Of course there are theological issues about a church being gay-affirming that makes most Christians uncomfortable. I’m not one to shy away from theological disagreements and discussions and I’m definitely not one who thinks theology is a waste of time and shouldn’t be discussed. If anything, I would say my desire to know what God wants of Christians and my love for His Word and to do things I believe He wants Christians to do has led me to a Church like Free Community Church. I’ve mentioned a bit about homosexuality already. I will not say much more here except to repeat what I stated above. Basically I have not yet come to a position on homosexuality. I have thought about the issues a bit and hope to do more research and reading into it in future. I may come to a more traditional view which says that homosexual acts are wrong or I may come to see them as not sinful as long as one is monogamous.

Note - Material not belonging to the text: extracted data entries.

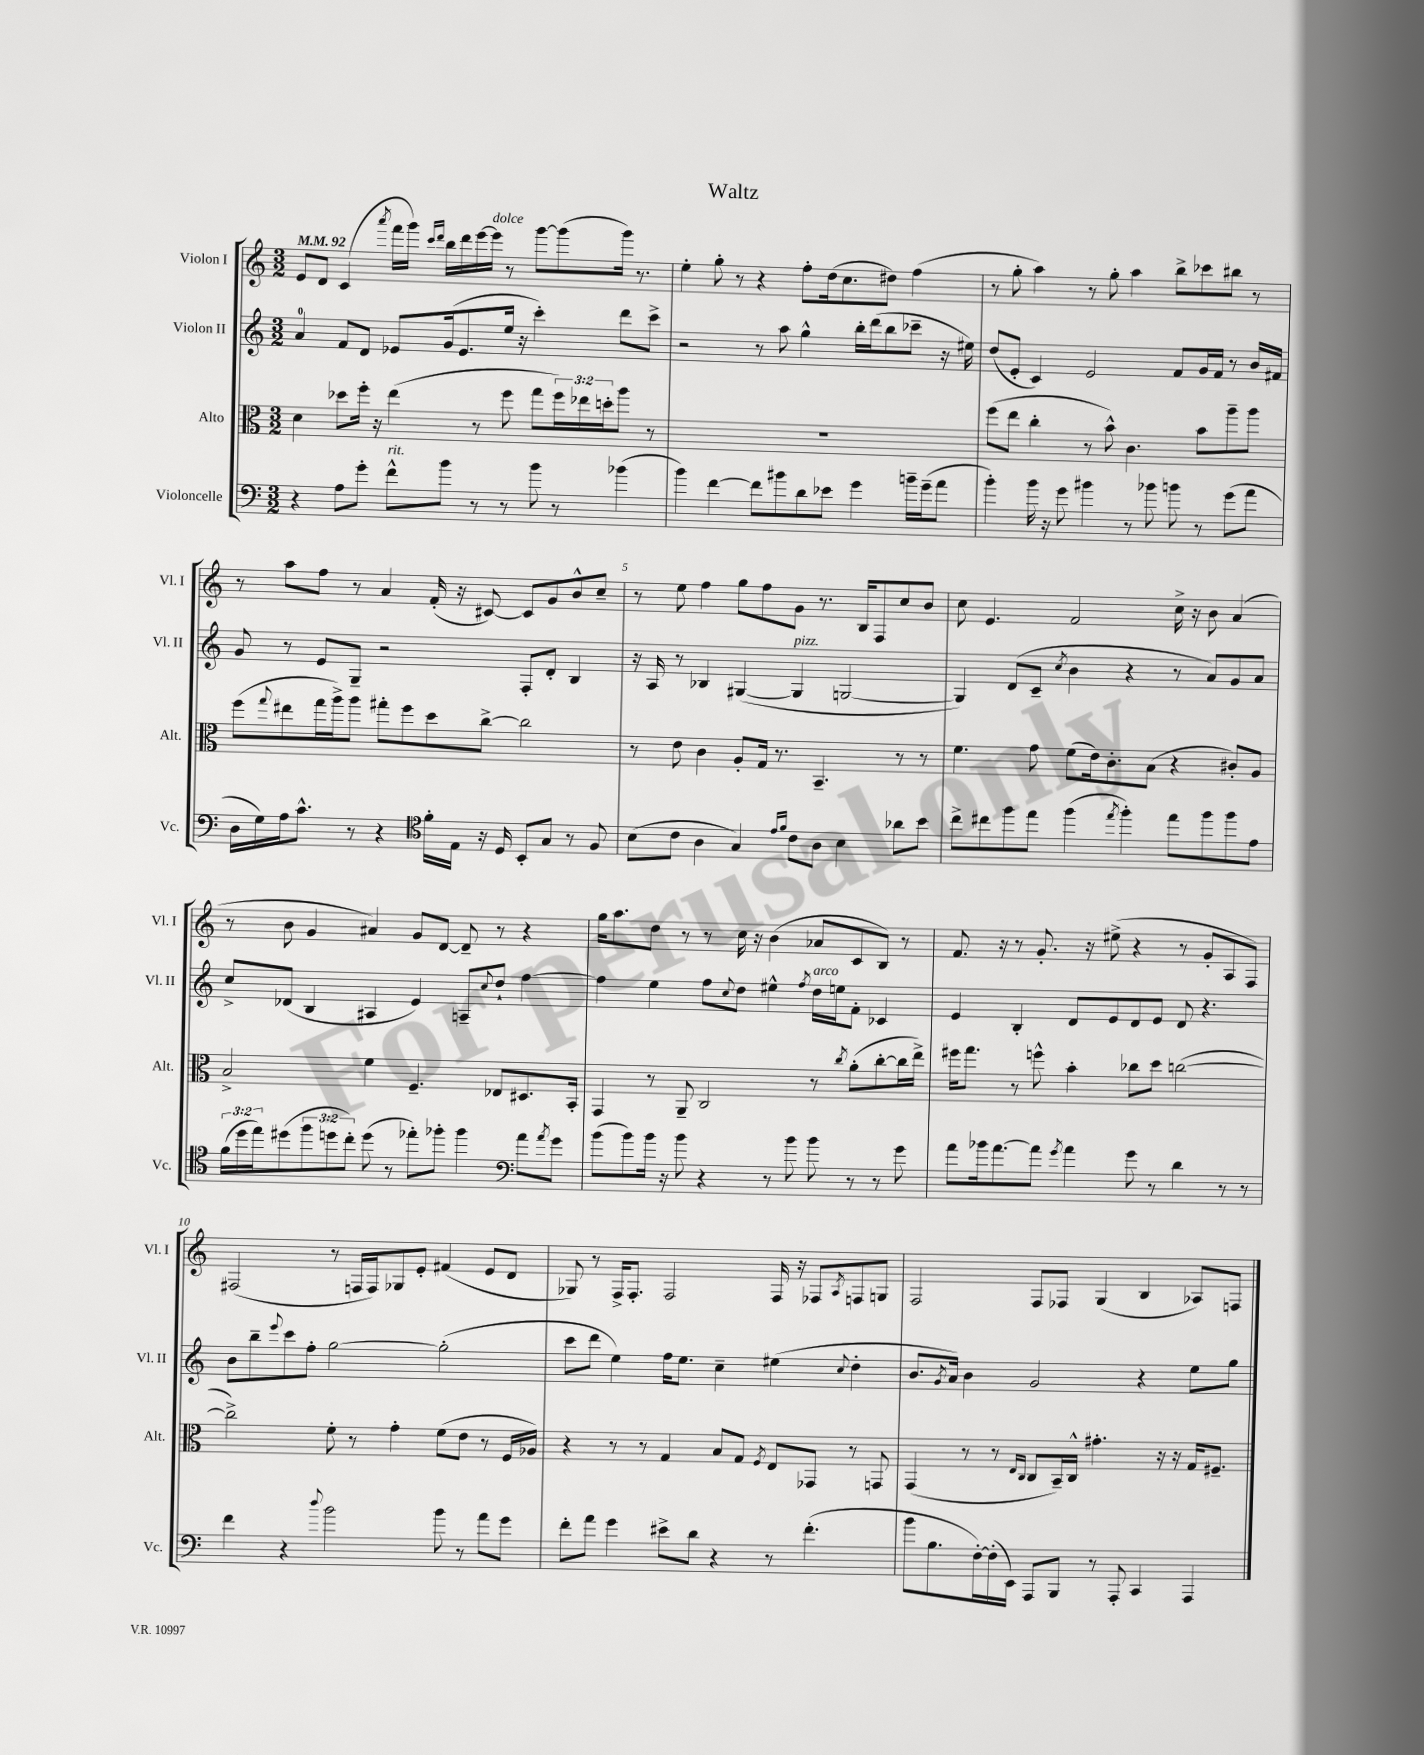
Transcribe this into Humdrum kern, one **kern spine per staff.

**kern	**kern	**kern	**kern
*staff4	*staff3	*staff2	*staff1
*clefF4	*clefC3	*clefG2	*clefG2
*k[]	*k[]	*k[]	*k[]
*M3/2	*M3/2	*M3/2	*M3/2
*MM92	*MM92	*MM92	*MM92
4r	4d	4a	8e
.	.	.	8d
8A	8dd-	8f	(4c
8g'	16ff'	8d	.
.	16r	.	.
.	.	.	8qaaa
8f^^	(4ee	8e-	16fff
.	.	.	16ggg)
.	.	.	16qqccc
.	.	.	16qqddd
8b	.	(16g	16bb
.	.	8.e-	16ddd
8r	8r	.	[16eee
.	.	.	16eee]
8r	8ff	16ee	8r
.	.	16r	.
8b	8gg	4ccc')	[8ggg
8r	24ff)	.	(8ggg]
.	24ee-	.	.
.	24dd'	.	.
(4b-	8aa	8ddd	16ggg)
.	.	.	8.r
.	8r	8ccc^	.
=	=	=	=
4b)	1.r	2r	4ee'
[4f	.	.	8gg'
.	.	.	8r
8f]	.	8r	4r
8b#	.	8aa	.
8d	.	4gg^^	8ff'
8e-	.	.	(16dd
.	.	.	8.cc
4g	.	16bb'	.
.	.	(16ddd	.
.	.	8bb	8dd#)
16b~	.	8ccc-~	(4ff
(16g~	.	.	.
8a	.	16r	.
.	.	16ee#)	.
=	=	=	=
4b')	(8ff	(8dd	8r
.	8ee	8e'	8gg'
16b	4cc'	4c)	4aa)
16r	.	.	.
8g	.	.	.
4b#	8r	2e	8r
.	8b^^)	.	8gg'
8r	4.c	.	4aa
8b-	.	.	.
8b	.	8f	8bb^
8r	8b	16g	8ccc-
.	.	16f	.
(8g	8aa~	8r	8bb#
8a	8aa	16b	8r
.	.	16f#	.
=	=	=	=
16D	(8ff	8g	8r
16G)	.	.	.
.	8qqgg	.	.
16A	8ee#	8r	8aa
8.c^^	.	.	.
.	16gg	8e	8ff
.	16aa^)	.	.
8r	8aa	8G~	8r
4r	8gg#'	2r	4a
.	8ff	.	.
*clefC4	*	*	*
16f'	8dd	.	(16f'
16E	.	.	16r
16r	[8cc^	.	[8c#)
16D	.	.	.
8BB'	2cc]	8F'	8c#]
8G	.	8d'	8g
8r	.	4B	8b^^
8F	.	.	8cc~
=	=	=	=
(8B	8r	16r	8r
.	.	16A	.
8c	8e	8r	8ee
4A	4c	4B-	4ff
4G)	8A'	([4G#	8gg
.	16G	.	8ff
.	8.r	.	.
16qqe	.	.	.
16qqf	.	.	.
8c	.	4G#]	8g
8A	4.BB~	.	8.r
4B	.	[2G	.
.	.	.	16B
.	.	.	8F
8a-	8r	.	8cc
8b	8r	.	8b
=	=	=	=
8cc^	4.f	4G])	8cc
8cc#	.	.	4.e
8ff	.	(8d	.
8ee	8g	8c~	.
.	.	8qcc	.
(4ff	(8f	4b	2f
.	16e)	.	.
.	8.c'	.	.
8qee	.	.	.
4ff')	.	4r	.
.	(8B	.	.
8ee	4r	8r	16cc^
.	.	.	16r
8ff	.	8a)	8b
8ff	8c#')	8g	(4a
8e	8A	8a	.
=	=	=	=
(24f	2B^	8cc^	8r
24dd	.	.	.
24ee)	.	.	.
(8dd#	.	(8d-	8b
12ff	.	4B	4g
12dd	.	.	.
12cc')	.	.	.
(8dd	4f	4A#	4a#)
8r	.	.	.
8ee-')	4.F~	4e)	8g
8ff-'	.	.	[8d
4ff-	.	8A~	8d~]
.	.	8qqcc	.
.	8E-	8dd`	8r
*clefF4	*	*	*
8a	8.D#	[4ff	4r
8qa	.	.	.
8g	.	.	.
.	16BB'	.	.
=	=	=	=
(8b	4GG	4ff]	16gg
.	.	.	8.aa
8b)	.	.	.
16b	8r	4ee	8dd
16r	.	.	.
8b	8AA~	.	8r
4r	2C	8ff	8r
.	.	8qqcc	.
.	.	8dd	16cc
.	.	.	16r
8r	.	4ee#^^	(4b
8b	.	.	.
.	.	8qff	.
8b	8r	16dd	8a-
.	.	16ee	.
.	8qcc	.	.
8r	(8a'	8f'	8c
8r	[8cc'	4c-	8B)
8g	16cc]	.	8r
.	16ee^)	.	.
=	=	=	=
8a	16ff#	4e	8.f
.	8.gg	.	.
16b-	.	.	.
[8.a	.	.	16r
.	8r	4B'	8r
8a]	8ff^^	.	8.g'
8qg	.	.	.
4a	4b'	8d	.
.	.	.	16r
.	.	8e	(8ee#^
8g	8cc-	8d	4r
8r	8dd	8e	.
4d	([2cc	8d	8r
.	.	4.r	8g'
8r	.	.	8A
8r	.	.	8F)
=	=	=	=
4f	2cc^])	8b	(2F#
.	.	8bb~	.
.	.	8qqeee	.
4r	.	8ccc	.
.	.	8ff'	.
8qqdd	.	.	.
2b	8f'	[2gg	8r
.	8r	.	16F
.	.	.	16F)
.	4g'	.	8G-
.	.	.	8e'
8b	(8f	(2gg']	(4f#
8r	8e	.	.
8a	8r	.	8e
8g	16F	.	8d
.	16A-)	.	.
=	=	=	=
8f'	4r	8ccc	8G-)
8a	.	8ddd	8r
4g	8r	4ee)	16F^
.	.	.	8.F'
.	8r	.	.
8e#^	4G	16ff	2F
.	.	8.ee	.
8d	.	.	.
4r	8B	4cc~	.
.	8G	.	.
.	8qF	.	.
8r	8E	(4ee#	16F
.	.	.	16r
(4.f'	8GG-	.	8F-
.	.	8qqcc	8qA
.	8r	4dd'	8F
.	8GG	.	8G
=	=	=	=
8b	(4GG	8.b	2F
8.B	.	.	.
.	.	8qg	.
.	.	16a)	.
.	8r	4b	.
[16F')	.	.	.
(16F']	8r	.	.
16EE)	.	.	.
.	16qqE	.	.
.	16qqC	.	.
8AAA	8C	2g	8F
8BBB	16BB~)	.	8F-
.	16C^^	.	.
8r	4.g#'	.	(4G
8AAA'	.	.	.
4CC	.	4r	4B
.	16r	.	.
.	16r	.	.
4AAA	16G	8ee	8A-)
.	8.F#~	.	.
.	.	8gg	8F
==	==	==	==
*-	*-	*-	*-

But even if I adopt – and I may not – the former position eventually, and view homosexual acts as sinful and thus the goal of Christian ministry as to convert homosexuals to straight people, I still think that there needs to be a more welcoming and loving place of refuge for gays. That is, I would still think there needs to be other ways to minister to gays. If I come to that conclusion, I will not agree with Free Community Church in their stance of gay-affirmation, but neither would I agree with the way “Choices” do their work or any other conservative Christian churches do their ministry to gays – erm, not that other conservative Christian churches do actually have a ministry or a way to minister to gays.